>> START Stored rows

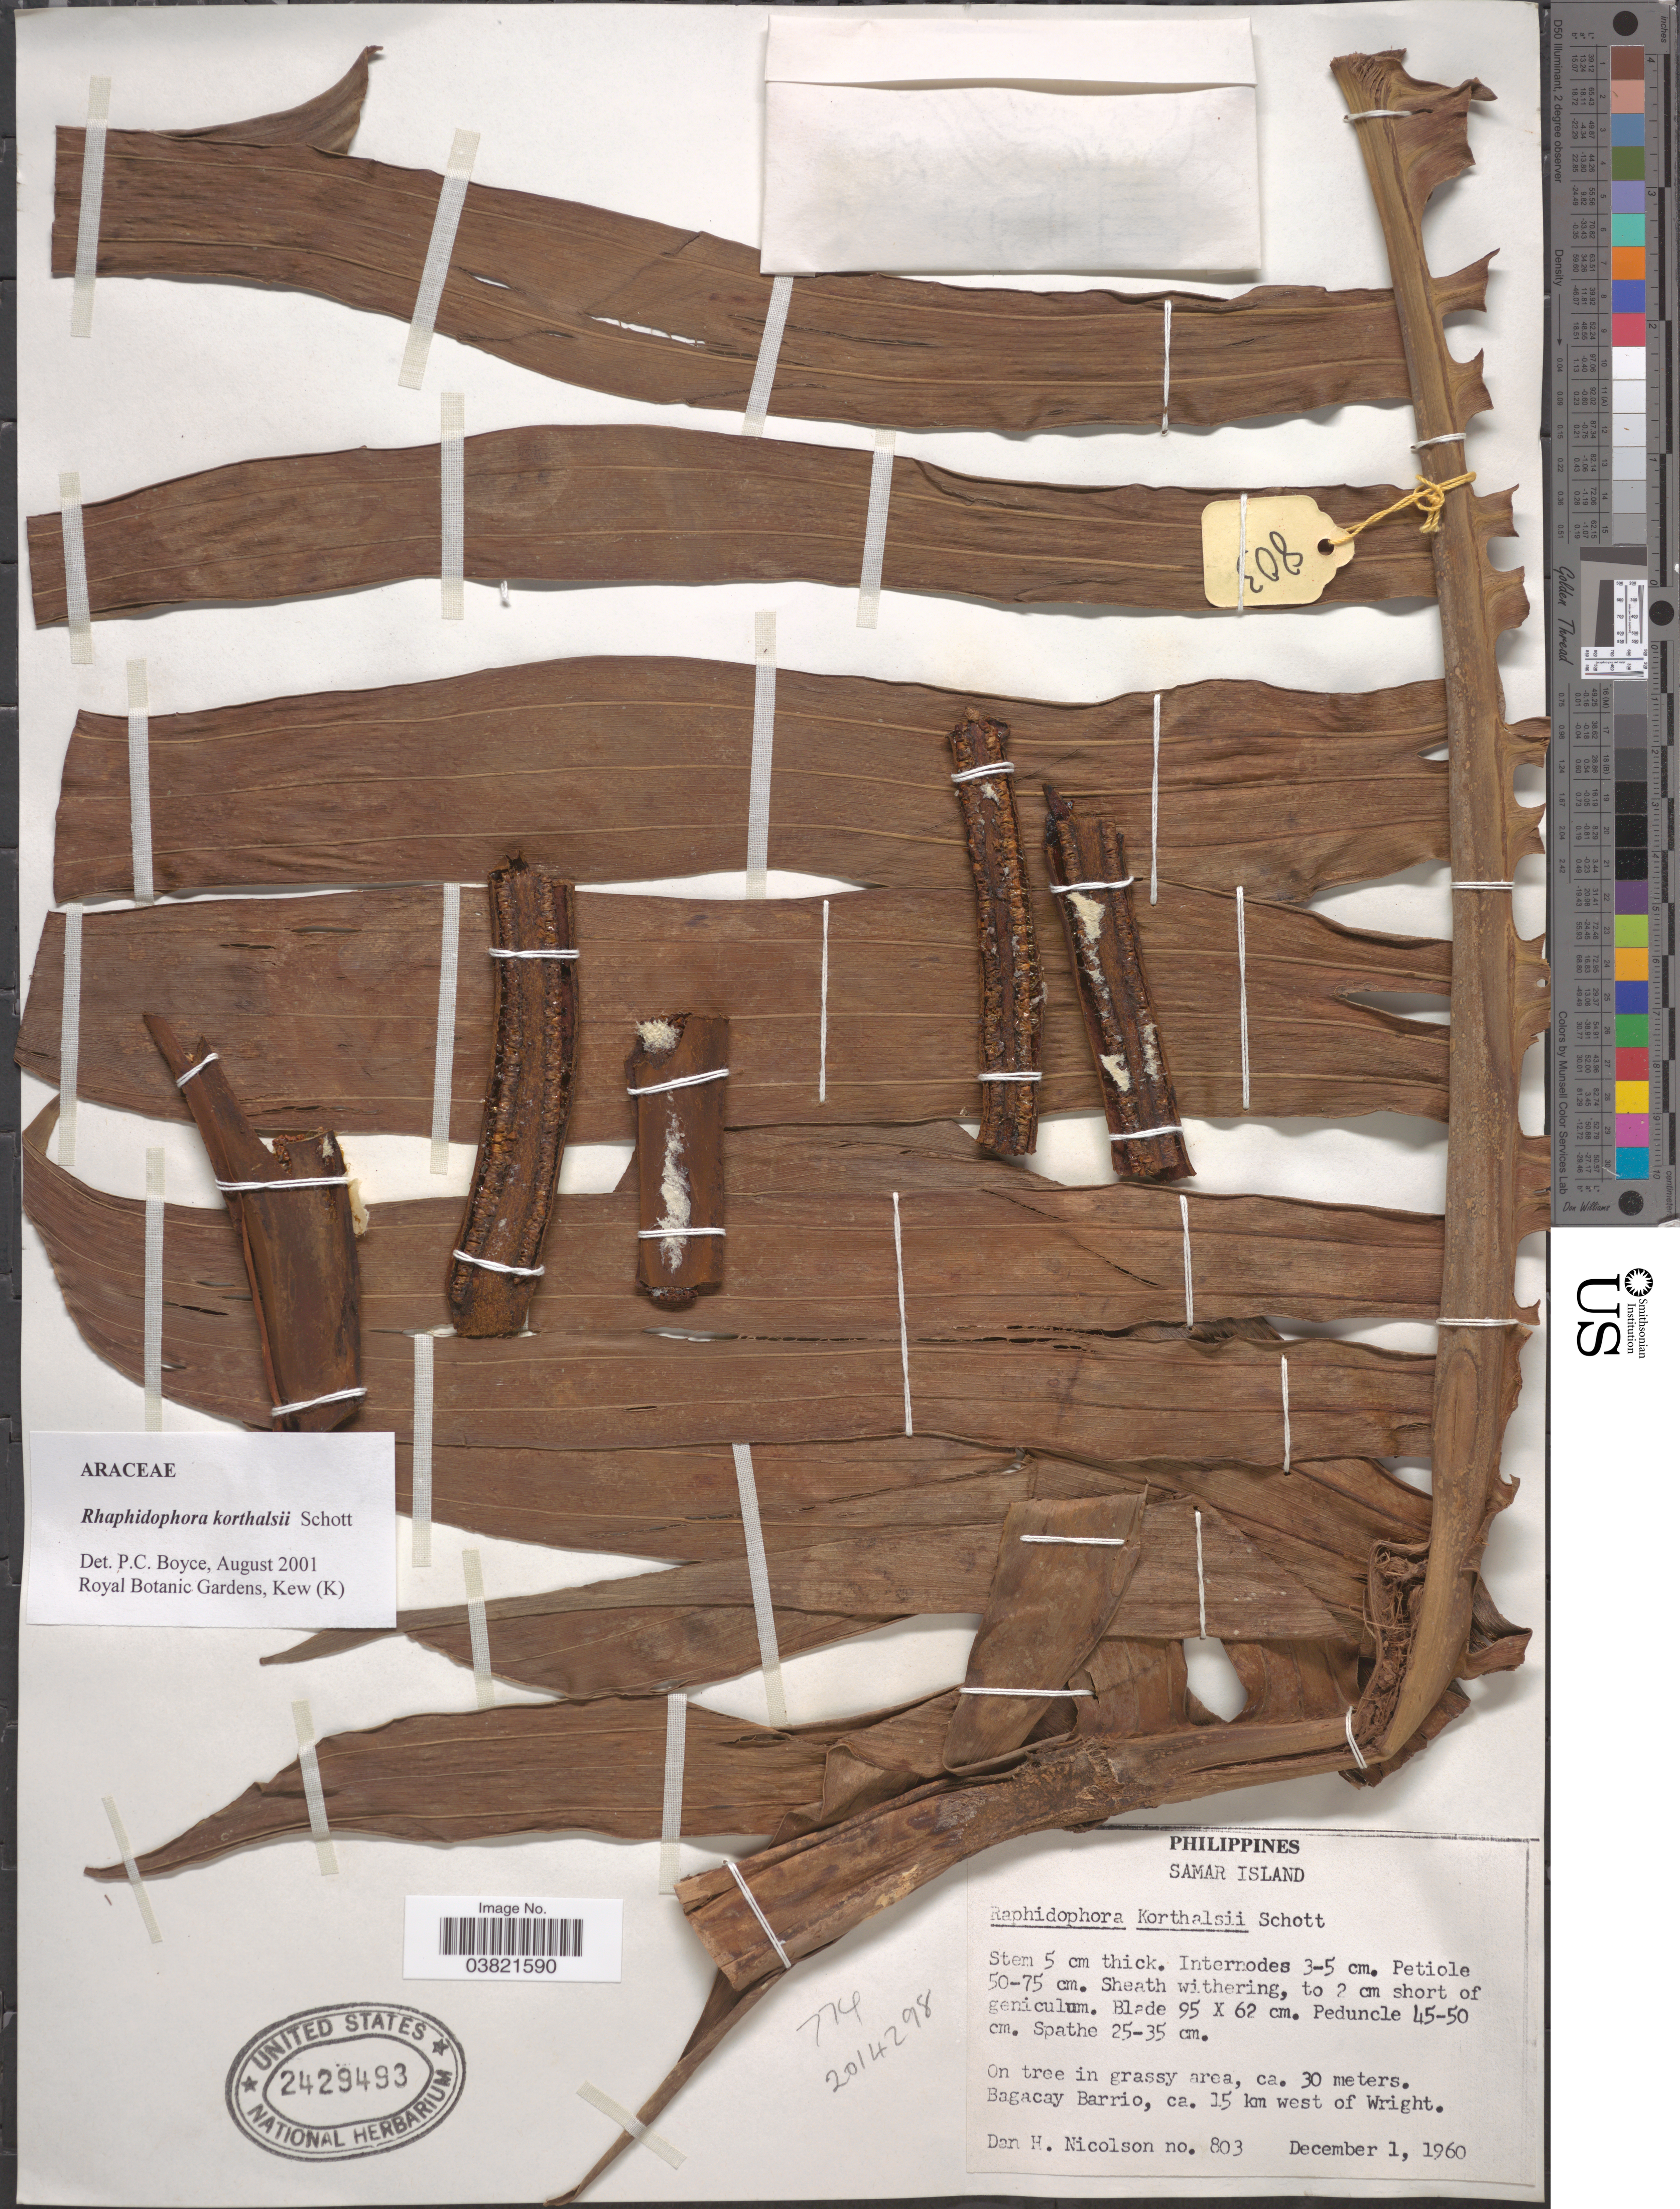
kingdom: Plantae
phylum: Tracheophyta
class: Liliopsida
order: Alismatales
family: Araceae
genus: Rhaphidophora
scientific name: Rhaphidophora korthalsii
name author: Schott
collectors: D. H. Nicolson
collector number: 803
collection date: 1960-12-01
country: Philippines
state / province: Eastern Visayas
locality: Samar Island. Bagacay Barrio, ca. 15 km west of Wright.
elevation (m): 30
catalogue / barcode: US 2429493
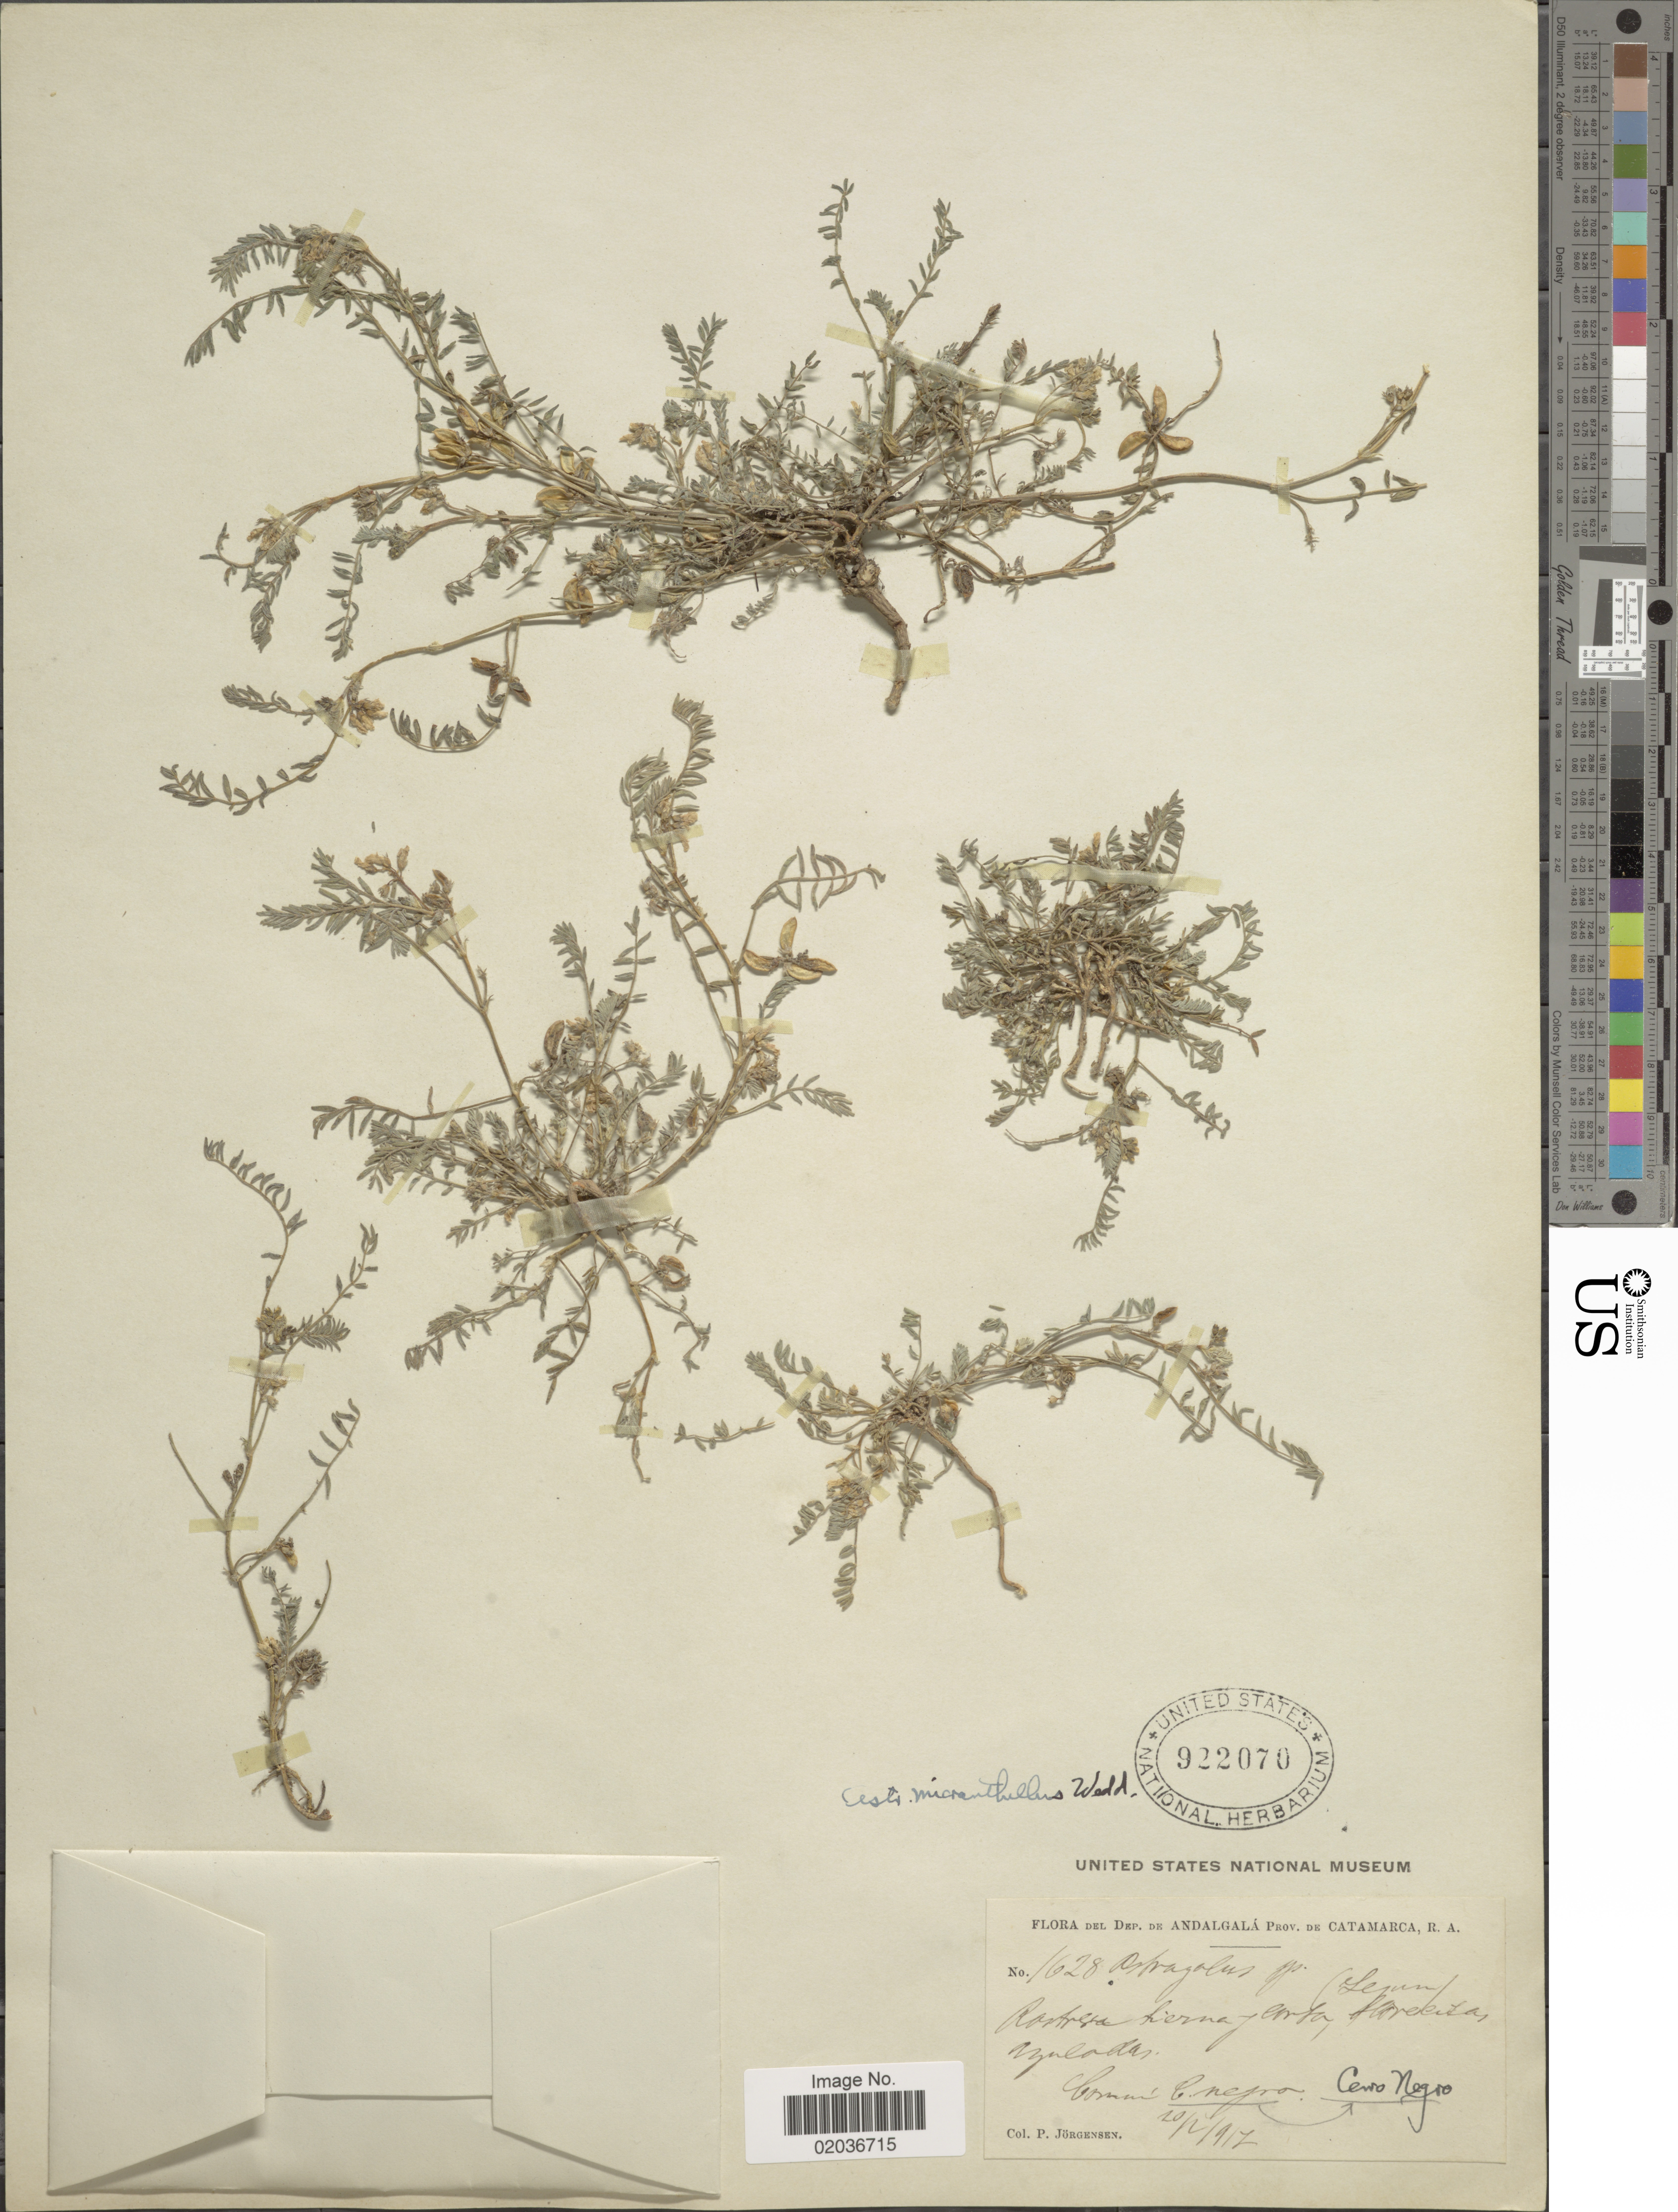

>> END Stored rows

Your objective:
Reproduce every row above verbatim, omitting the pictures from your output.

Solution to this exercise:
kingdom: Plantae
phylum: Tracheophyta
class: Liliopsida
order: Alismatales
family: Araceae
genus: Rhaphidophora
scientific name: Rhaphidophora korthalsii
name author: Schott
collectors: D. H. Nicolson
collector number: 803
collection date: 1960-12-01
country: Philippines
state / province: Eastern Visayas
locality: Samar Island. Bagacay Barrio, ca. 15 km west of Wright.
elevation (m): 30
catalogue / barcode: US 2429493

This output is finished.